For now I ask no more / than the justice of eating.”—from the poem “The Great Tablecloth” by Pablo Neruda
The United States plays a key role in the fight against global hunger with its many international food assistance programs under the Farm Bill.
The Food for Peace Act, which Congress reauthorizes in the Farm Bill, directs the most prominent international food assistance programs. Specifically, the act imposes domestic sourcing and cargo preference mandates. These narrow requirements hamper U.S. aid efforts. Congress should relax these restrictions, which would ensure that more of the scarce relief funds reach more communities quicker and at no additional cost.
Ultimately, the Food for Peace Act codifies a misguided bias for in-kind donations that could undermine local agricultural economies in regions receiving aid.
The Status Quo
The United States’ international food assistance comes in two flavors. First, in-kind aid distributes agricultural commodities produced in the U.S. to food-insecure regions. A version of in-kind contribution, monetization is when an aid entity sells U.S.-sourced commodities in developing countries and devotes the proceeds to local development projects. Second, cash-based assistance takes the form of vouchers, direct cash transfers, or locally or regionally procured foods.
The aid in Food for Peace programs must meet two narrow requirements. In administering international food aid programs, the U.S. Agency for International Development and the Department of Agriculture must domestically source all food aid commodities, unless the food falls within narrow exceptions, and at least half of the American food aid commodities ship on U.S.-flag commercial vessels.
Further, Food for Peace programs furnish the lion’s share of U.S. food assistance through controversial in-kind aid. More specifically, the statute prescribes that a minimum of 15% of FFP non-emergency commodities are distributed through the process of monetization.
The Critique
With Syria scarred by violence, East Africa afflicted by drought, and the Philippines plagued by extreme climate events in recent years, the world has seen a rise in hunger. Scholars and practitioners have highlighted flaws in the U.S.’s current food aid regime that limit capacity to serve the growing food-deficit population.
The three key statutory requirements – domestic sourcing, cargo preference, and monetization – have propped up a wasteful system in which only 35-40 cents of every taxpayer dollar spent on food aid go toward delivering actual food to beneficiaries. The rest are gobbled up in shipping and overhead.
- The U.S. domestic sourcing mandate contributes to inefficiency because buying and transporting food in the recipient locality or region usually costs much less. Local and regional procurement expedites delivery by an average of three months, a difference that can mean life or death for families on the brink of starvation.

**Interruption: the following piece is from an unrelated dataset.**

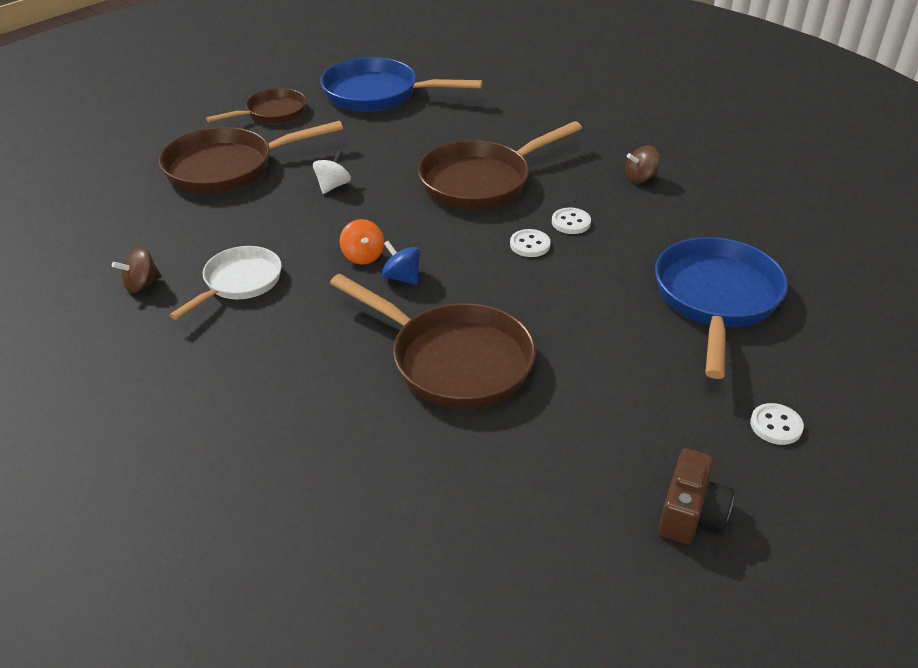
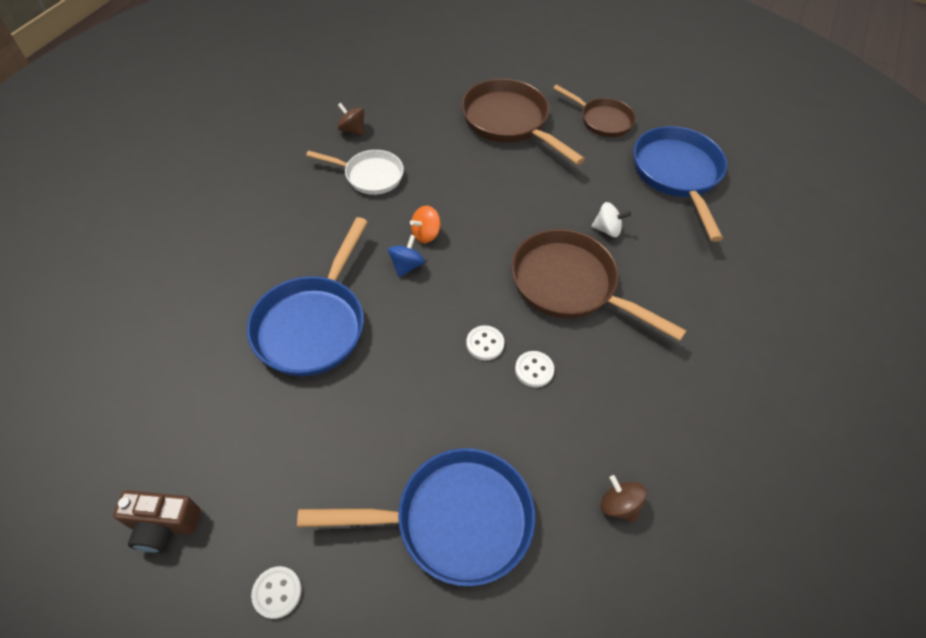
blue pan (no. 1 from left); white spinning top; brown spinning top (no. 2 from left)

- Government and academic studies have found that the cargo preference rule substantially raises shipping costs and benefits foreign corporations, not American mariners.
- Monetization not only creates preventable administrative costs but also destabilizes markets overseas, injuring local producers.
The Solution
The 2018 Farm Bill took a meaningful step forward by removing the prior monetization requirement. Further legislation could play an important role in modernizing the American food aid system. For example, the Food For Peace Modernization Act, introduced last year, would reduce the U.S. sourcing requirement from the present level of nearly 100 percent to 25 percent of food aid commodities.
The 116th Congress should re-introduce and pass the Food for Peace Modernization Act. The change in the sourcing rule would eliminate $300 million of needless expenses, thereby allowing NGOs to service 9 million more people through local and regional procurement or cash-based assistance. Further, by allowing beneficiaries to use vouchers or debit cards as a mode of food assistance the Food For Peace Modernization Act would bolster local markets and empower local communities to buy food closer to home.
Beyond the Food for Peace Modernization Act, Congress should eliminate cargo preference provisions in foreign food aid programs. Scrapping this anti-competitive restraint would slash costs without compromising military readiness. Proponents of cargo preference in U.S. food aid cite that the provisions preserve a large oceangoing fleet of ships and mariners. However, of the most militarily useful ships, food aid comprised less than 5% of their total shipments.